* **QUOTED PASSAGE**:
■ ■ ■

Click to see a large version of this cartoon...

Click to see a large version of this cartoon

Complete HarpWeek Explanation:
In this parody of Hamlet’s soliloquy, “To Be or Not To Be,” David B. Hill, who has already pinned the “bees” of the New York governorship and a seat in the U.S. Senate, contemplates adding the presidency to his collection. As lieutenant governor, Hill had succeeded to the governorship in January 1885 when Grover Cleveland resigned to assume the presidency. Thereafter, an animosity developed between the two, primarily due to Hill’s unfulfilled desire for ample federal patronage and Cleveland’s characterization of the governor as an unprincipled machine politician. Hill was elected to the governorship in his own right in November 1885 and reelected in 1888.

In January 1891, Hill manipulated the state legislature to elect him to the U.S. Senate for a term commencing that March (state legislatures elected U.S. senators until the 17th Amendment of 1913). However, he would not resign as governor to take the senate seat until his gubernatorial term ended in January 1892. Critics labeled him the “governor-senator,” which explains the “Two Bees” on the wall. In 1888, Hill had failed to spark interest in a challenge to Cleveland’s renomination, but made a more serious effort in 1892 to become the party’s standard-bearer—the “One Bee” in the cartoon. The bees in this and other cartoons may be visual shorthand for the catchphrase “a bee in one’s bonnet,” which means to have an obsessive idea.

■ ■ ■

* **Stored data entries**:
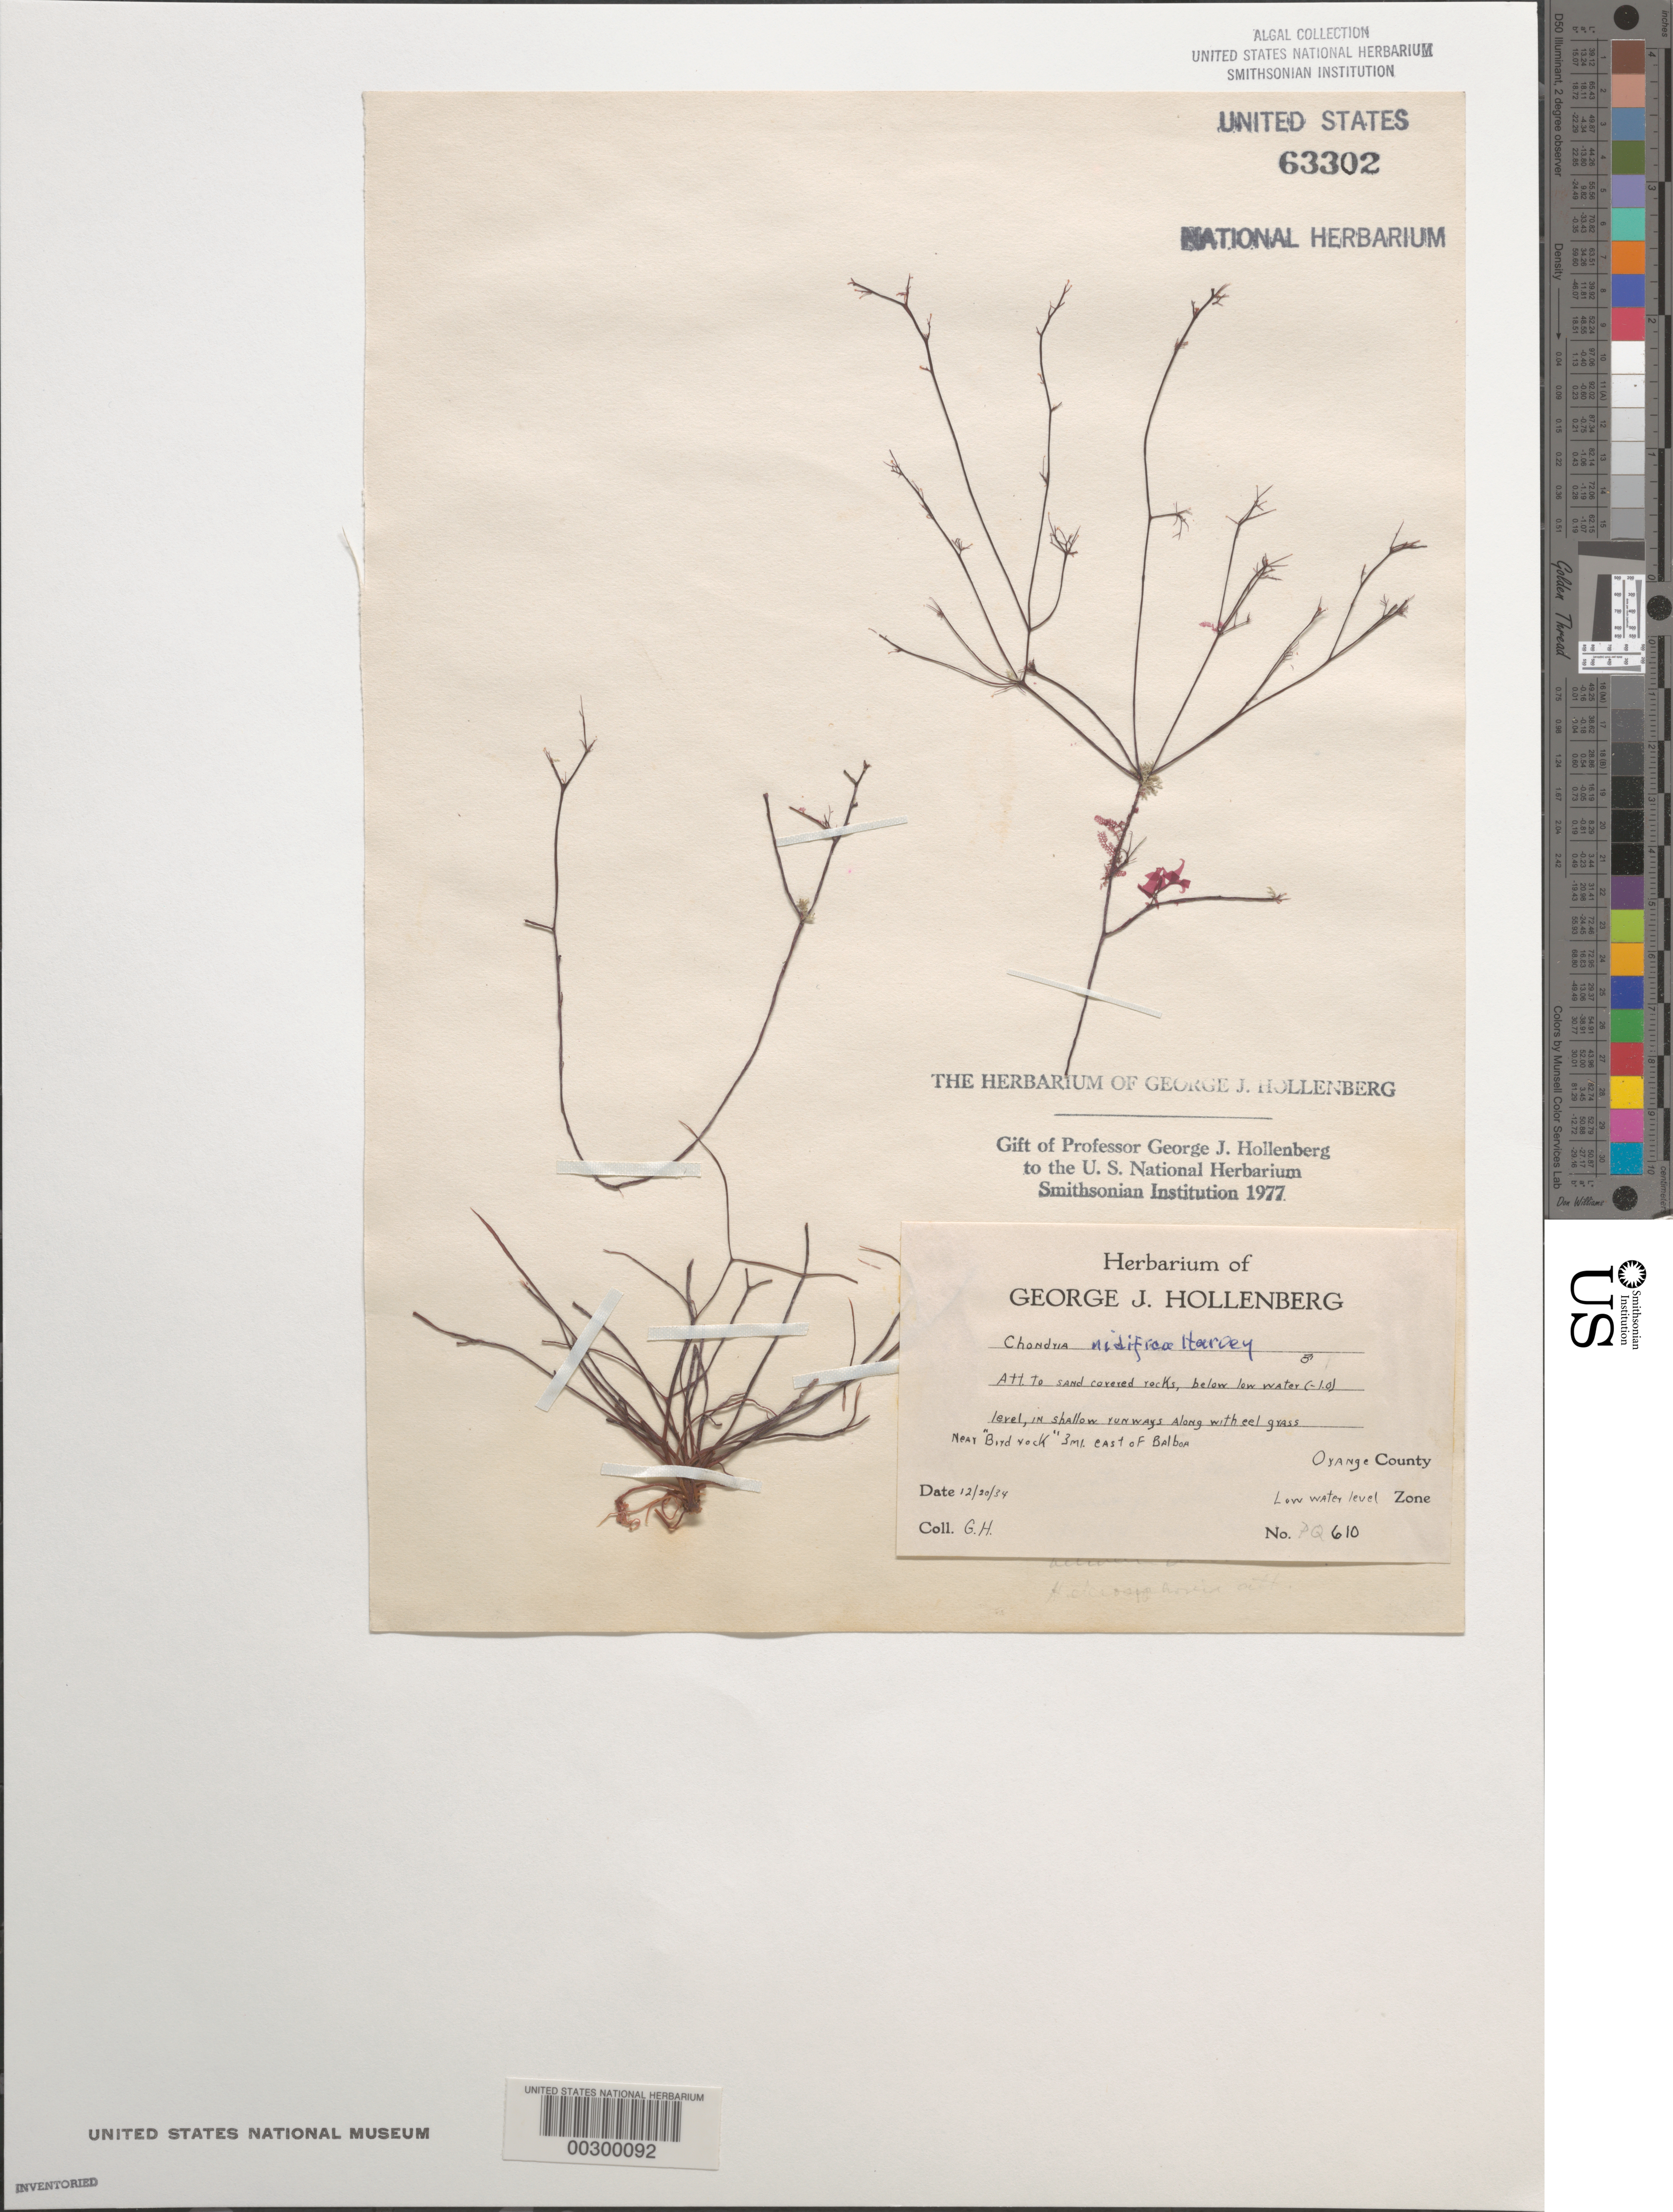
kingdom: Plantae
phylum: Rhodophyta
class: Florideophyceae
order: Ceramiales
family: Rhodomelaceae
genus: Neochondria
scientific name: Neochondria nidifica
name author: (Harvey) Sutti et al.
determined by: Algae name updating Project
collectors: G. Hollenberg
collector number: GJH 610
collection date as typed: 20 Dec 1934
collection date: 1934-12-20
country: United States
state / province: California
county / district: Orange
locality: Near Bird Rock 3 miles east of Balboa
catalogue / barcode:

■ ■ ■

* **WHAT YOU HAVE TO DO**: Reproduce word for word the full text above on the David B. Hill cartoon.

* **OUTPUT BELOW**:
Click to see a large version of this cartoon...

Click to see a large version of this cartoon

Complete HarpWeek Explanation:
In this parody of Hamlet’s soliloquy, “To Be or Not To Be,” David B. Hill, who has already pinned the “bees” of the New York governorship and a seat in the U.S. Senate, contemplates adding the presidency to his collection. As lieutenant governor, Hill had succeeded to the governorship in January 1885 when Grover Cleveland resigned to assume the presidency. Thereafter, an animosity developed between the two, primarily due to Hill’s unfulfilled desire for ample federal patronage and Cleveland’s characterization of the governor as an unprincipled machine politician. Hill was elected to the governorship in his own right in November 1885 and reelected in 1888.

In January 1891, Hill manipulated the state legislature to elect him to the U.S. Senate for a term commencing that March (state legislatures elected U.S. senators until the 17th Amendment of 1913). However, he would not resign as governor to take the senate seat until his gubernatorial term ended in January 1892. Critics labeled him the “governor-senator,” which explains the “Two Bees” on the wall. In 1888, Hill had failed to spark interest in a challenge to Cleveland’s renomination, but made a more serious effort in 1892 to become the party’s standard-bearer—the “One Bee” in the cartoon. The bees in this and other cartoons may be visual shorthand for the catchphrase “a bee in one’s bonnet,” which means to have an obsessive idea.